On Monday, the Second Circuit Court of Appeals issued this decision denying former Ohio State running back Maurice Clarett‘s challenge to the National Football League’s rules that prevented him from participating in this year’s draft. Here are the prior posts on the Clarett case.
For a variety of reasons, the Second Circuit’s decision is questionable, including its complete dodge of the issue that Americans are generally free to make their own decisions on employment opportunities, even if those decisions are bad ones. As usual, Professor Sauer over at the Sports Economist has the best analysis on the decision, in which he observes the following:
The decision is evasive on two major counts. First, apart from mentioning the NFL’s claim that the rule protects young players from physical harm, the decision wastes nary a sentence on the issue.

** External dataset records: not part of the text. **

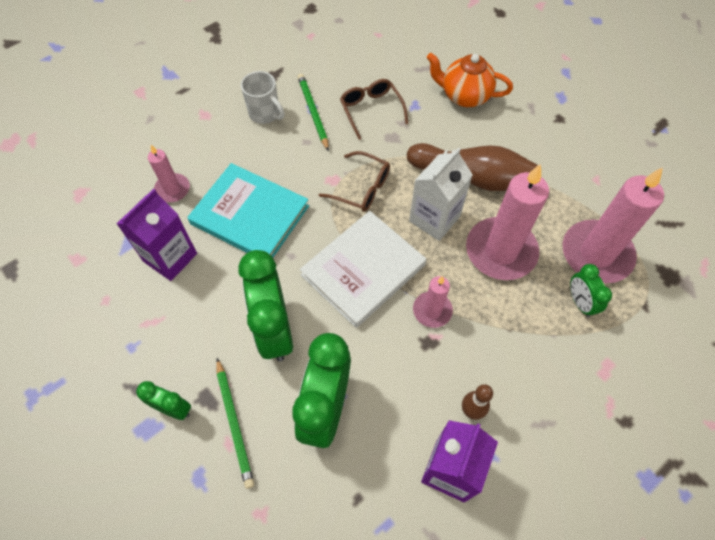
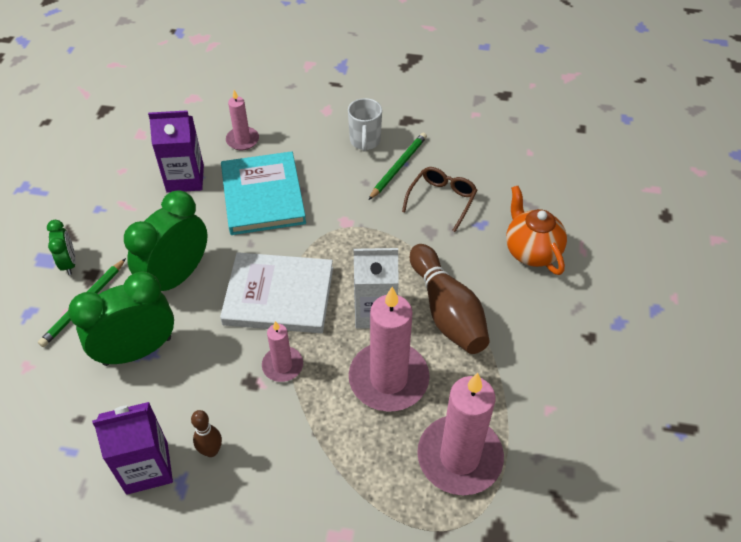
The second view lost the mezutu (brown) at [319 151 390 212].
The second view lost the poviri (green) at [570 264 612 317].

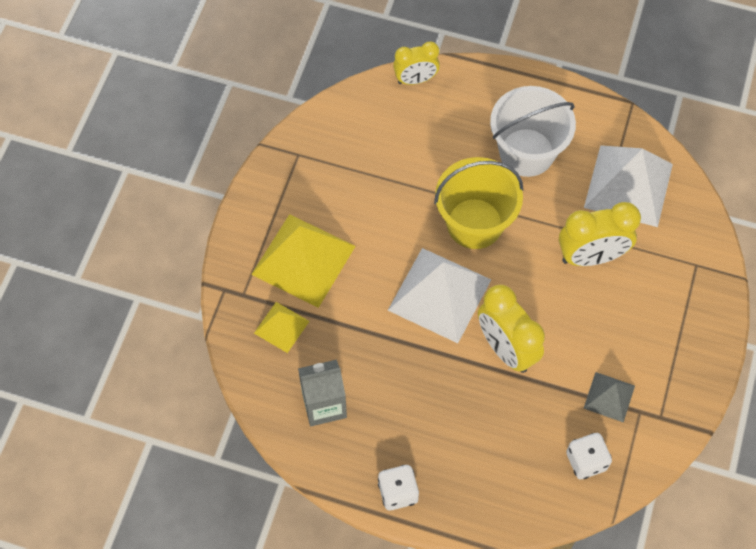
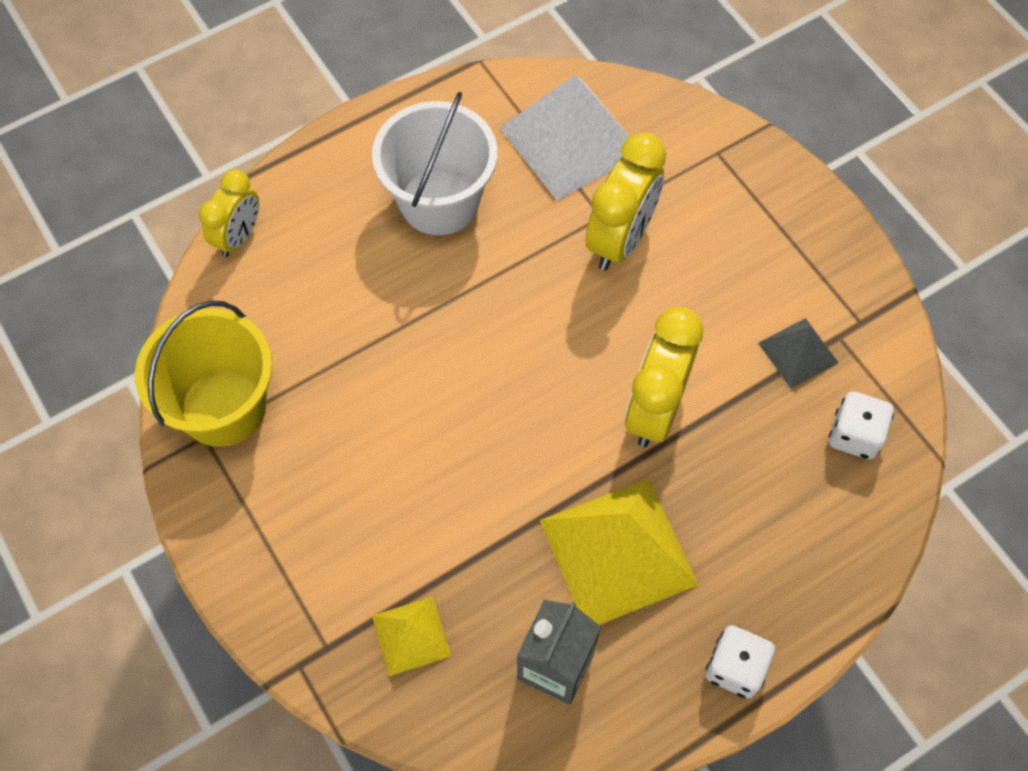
The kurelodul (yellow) ended up elsewhere, having gone from [434 157 523 249] to [135 301 272 447].
The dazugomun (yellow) ended up elsewhere, having gone from [251 214 356 308] to [540 479 699 625].
The poviri (yellow) at [478 285 545 373] ended up facing another way, 105 degrees clockwise from before.
The second view lost the dazugomun (white) at [388 248 491 343].

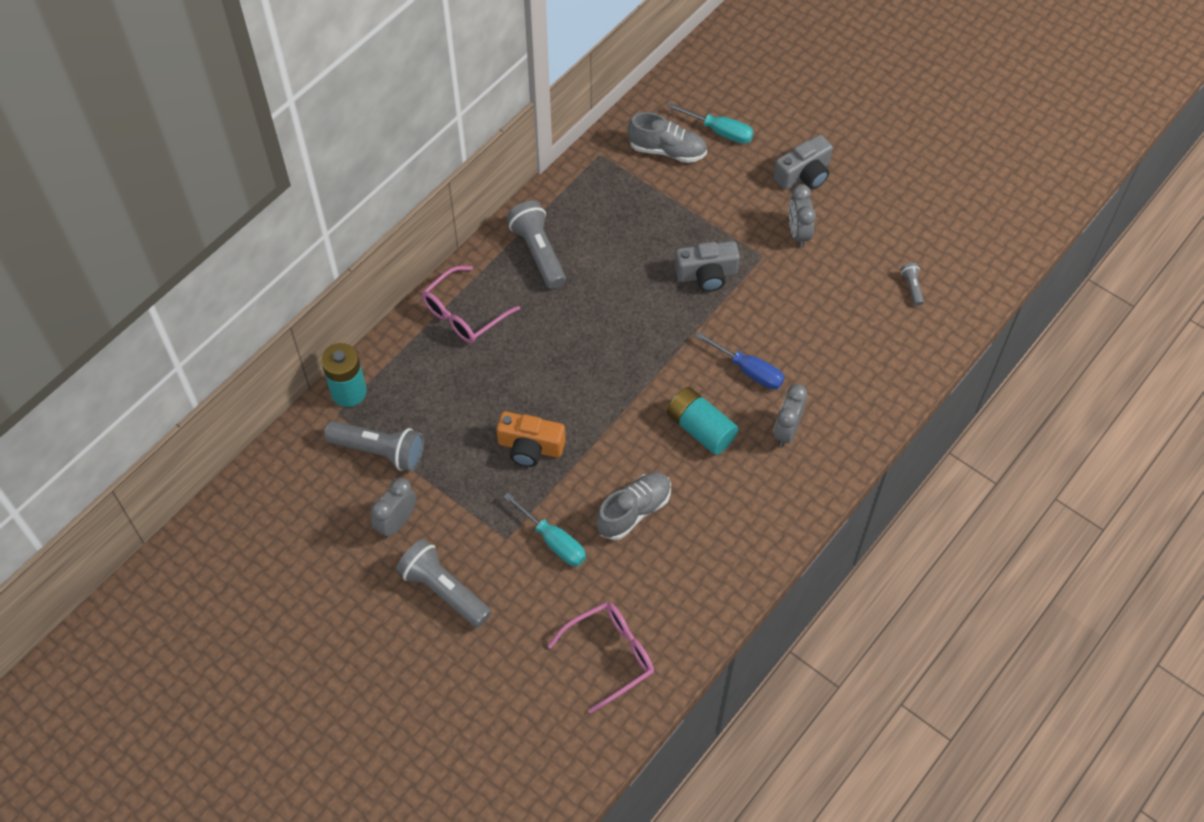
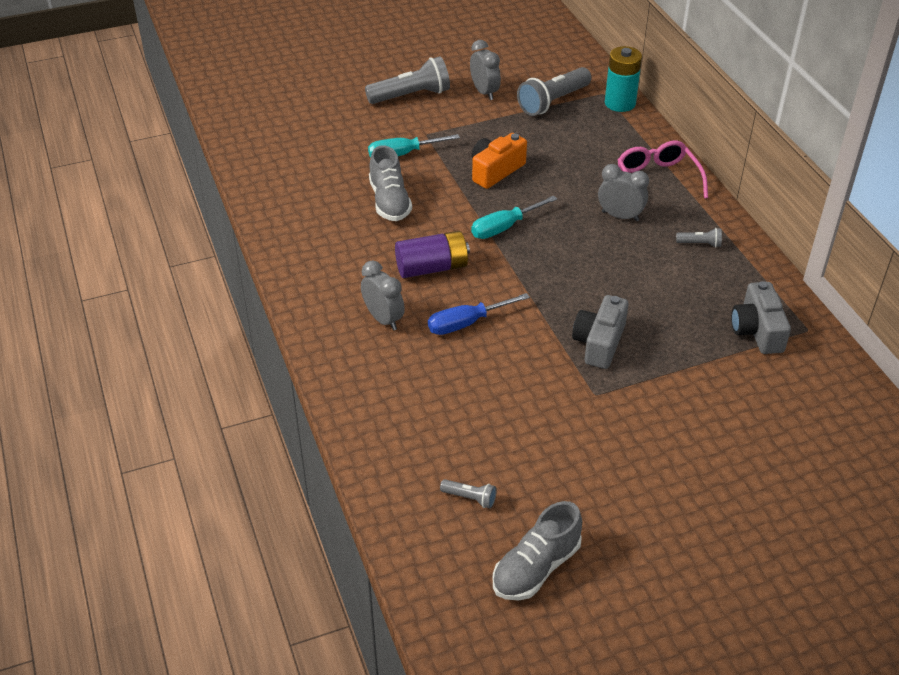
What was the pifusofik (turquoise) at [667 387 739 455] turned into the pifusofik (purple) at [395 231 470 278].
The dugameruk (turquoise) ended up elsewhere, having gone from [667 103 754 144] to [471 196 557 239].
The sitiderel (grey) ended up elsewhere, having gone from [628 112 707 163] to [493 501 582 601].
The poviri (grey) ended up elsewhere, having gone from [789 184 816 248] to [598 164 649 222].
The size of the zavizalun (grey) at [507 201 566 289] changed by a factor of 0.47.
The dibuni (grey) ended up elsewhere, having gone from [773 135 833 190] to [731 281 791 354].
The second view lost the mezutu (pink) at [548 602 654 714].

The reason is clear – since labor law trumps antitrust, there is no need to judge the reasonableness of the restraint. Second, in announcing this in unabashed terms, the court tiptoes around the real issue here:
In the context of this collective bargaining relationship, the NFL and its players union can agree that an employee will not be hired or considered for employment for nearly any reason whatsoever [emphasis added] so long as they do not violate federal laws such as those prohibiting unfair labor practices … or discrimination.
That the restriction is discriminatory is obvious. But youth is apparently not a protected class, unlike minorities or the elderly. I find this odd.